Violet is for Spirit. It’s the soul, the emotions; it’s the strength of every single member of the LGBTQ+ community. It’s the part that rebels, the part that fights, and the part that finds happiness even when it seems impossible.
The original flag actually had 8 colours, hot pink for sex and turquoise for art.
But pink was lost from the flag in 1979 when paramount informed Baker that the fabric for hot pink was not in mass production. So he dropped it from the flag. The current version only has the six colours, because Baker also asked paramount to produce vertical stripes to sit either side of a lamppost. Seven was an odd number for this so they dropped the turquoise colour too, and blended it with the indigo to create the royal blue stripe we see today.
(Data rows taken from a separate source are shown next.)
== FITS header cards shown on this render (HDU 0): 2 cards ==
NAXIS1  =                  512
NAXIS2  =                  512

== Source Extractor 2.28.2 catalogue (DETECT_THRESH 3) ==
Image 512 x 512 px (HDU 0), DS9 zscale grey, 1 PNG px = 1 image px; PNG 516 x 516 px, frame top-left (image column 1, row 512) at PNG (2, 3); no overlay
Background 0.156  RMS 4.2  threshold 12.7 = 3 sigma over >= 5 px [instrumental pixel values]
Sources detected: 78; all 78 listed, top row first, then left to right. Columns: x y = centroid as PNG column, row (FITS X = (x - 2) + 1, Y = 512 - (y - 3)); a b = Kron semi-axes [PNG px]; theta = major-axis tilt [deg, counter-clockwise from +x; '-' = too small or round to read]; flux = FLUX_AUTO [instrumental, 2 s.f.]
But it works, because blue is also the colour of harmony and peace, its fierce waves and calm rivers, the good and the bad. Blue is the colour of water, an essential for life, it sustains and its everything the LGBTQ+ community stands for; unity and understanding, holding each other up through the bad and the good. Just like the indigo on the original flag, it’s the colour that represents family and unity.
Together the colours represent the diversity of the LGBTQ+ community, it’s strength and the community that has become a home for so many people.
So, when you see a rainbow flag flying this week, think about what each of those colours mean – what the flag stands for, and how hard the fight has been to create it.